* _What this task involves_
Write out every line of text in the records below as a JSON list of strings, one string per line, with blank lines omitted. Leave the pictures out of the answer.

* _Input_
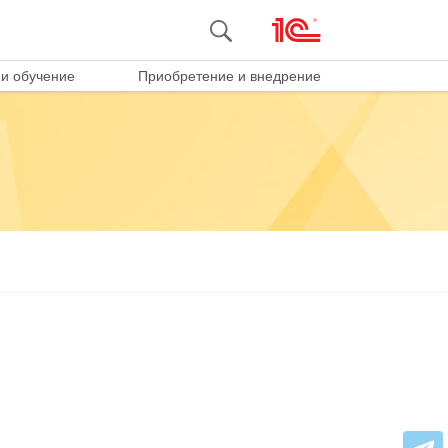
и обучение
Приобретение и внедрение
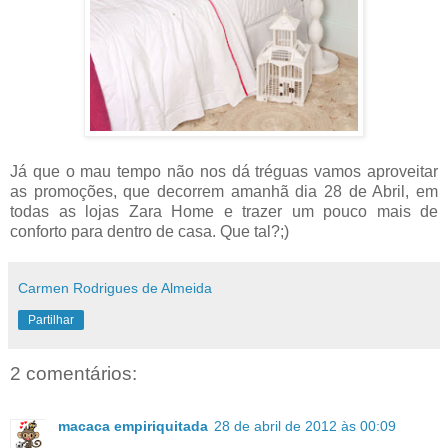
Já que o mau tempo não nos dá tréguas vamos aproveitar
as promoções, que decorrem amanhã dia 28 de Abril, em
todas as lojas Zara Home e trazer um pouco mais de
conforto para dentro de casa. Que tal?;)
Carmen Rodrigues de Almeida
Partilhar
2 comentários:
macaca empiriquitada
28 de abril de 2012 às 00:09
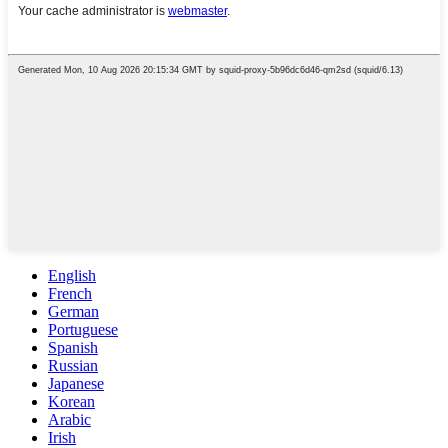
English
French
German
Portuguese
Spanish
Russian
Japanese
Korean
Arabic
Irish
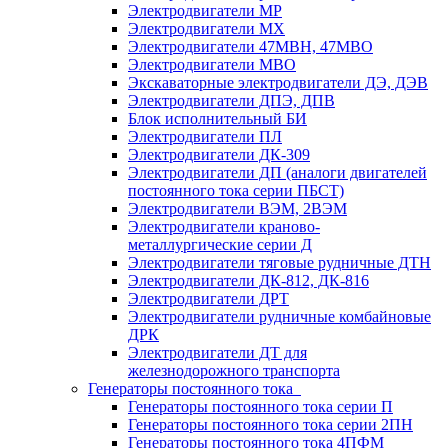
Электродвигатели МР
Электродвигатели MX
Электродвигатели 47MBH, 47МВО
Электродвигатели MBO
Экскаваторные электродвигатели ДЭ, ДЭВ
Электродвигатели ДПЭ, ДПВ
Блок исполнительный БИ
Электродвигатели ПЛ
Электродвигатели ДК-309
Электродвигатели ДП (аналоги двигателей
постоянного тока серии ПБСТ)
Электродвигатели ВЭМ, 2ВЭМ
Электродвигатели краново-
металлургические серии Д
Электродвигатели тяговые рудничные ДТН
Электродвигатели ДК-812, ДК-816
Электродвигатели ДРТ
Электродвигатели рудничные комбайновые
ДРК
Электродвигатели ДТ для
железнодорожного транспорта
Генераторы постоянного тока
Генераторы постоянного тока серии П
Генераторы постоянного тока серии 2ПН
Генераторы постоянного тока 4ПФМ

* _Response to the exercise_
[
  "и обучение",
  "Приобретение и внедрение",
  "Já que o mau tempo não nos dá tréguas vamos aproveitar",
  "as promoções, que decorrem amanhã dia 28 de Abril, em",
  "todas as lojas Zara Home e trazer um pouco mais de",
  "conforto para dentro de casa. Que tal?;)",
  "Carmen Rodrigues de Almeida",
  "Partilhar",
  "2 comentários:",
  "macaca empiriquitada",
  "28 de abril de 2012 às 00:09",
  "English",
  "French",
  "German",
  "Portuguese",
  "Spanish",
  "Russian",
  "Japanese",
  "Korean",
  "Arabic",
  "Irish",
  "Электродвигатели МР",
  "Электродвигатели MX",
  "Электродвигатели 47MBH, 47МВО",
  "Электродвигатели MBO",
  "Экскаваторные электродвигатели ДЭ, ДЭВ",
  "Электродвигатели ДПЭ, ДПВ",
  "Блок исполнительный БИ",
  "Электродвигатели ПЛ",
  "Электродвигатели ДК-309",
  "Электродвигатели ДП (аналоги двигателей",
  "постоянного тока серии ПБСТ)",
  "Электродвигатели ВЭМ, 2ВЭМ",
  "Электродвигатели краново-",
  "металлургические серии Д",
  "Электродвигатели тяговые рудничные ДТН",
  "Электродвигатели ДК-812, ДК-816",
  "Электродвигатели ДРТ",
  "Электродвигатели рудничные комбайновые",
  "ДРК",
  "Электродвигатели ДТ для",
  "железнодорожного транспорта",
  "Генераторы постоянного тока",
  "Генераторы постоянного тока серии П",
  "Генераторы постоянного тока серии 2ПН",
  "Генераторы постоянного тока 4ПФМ"
]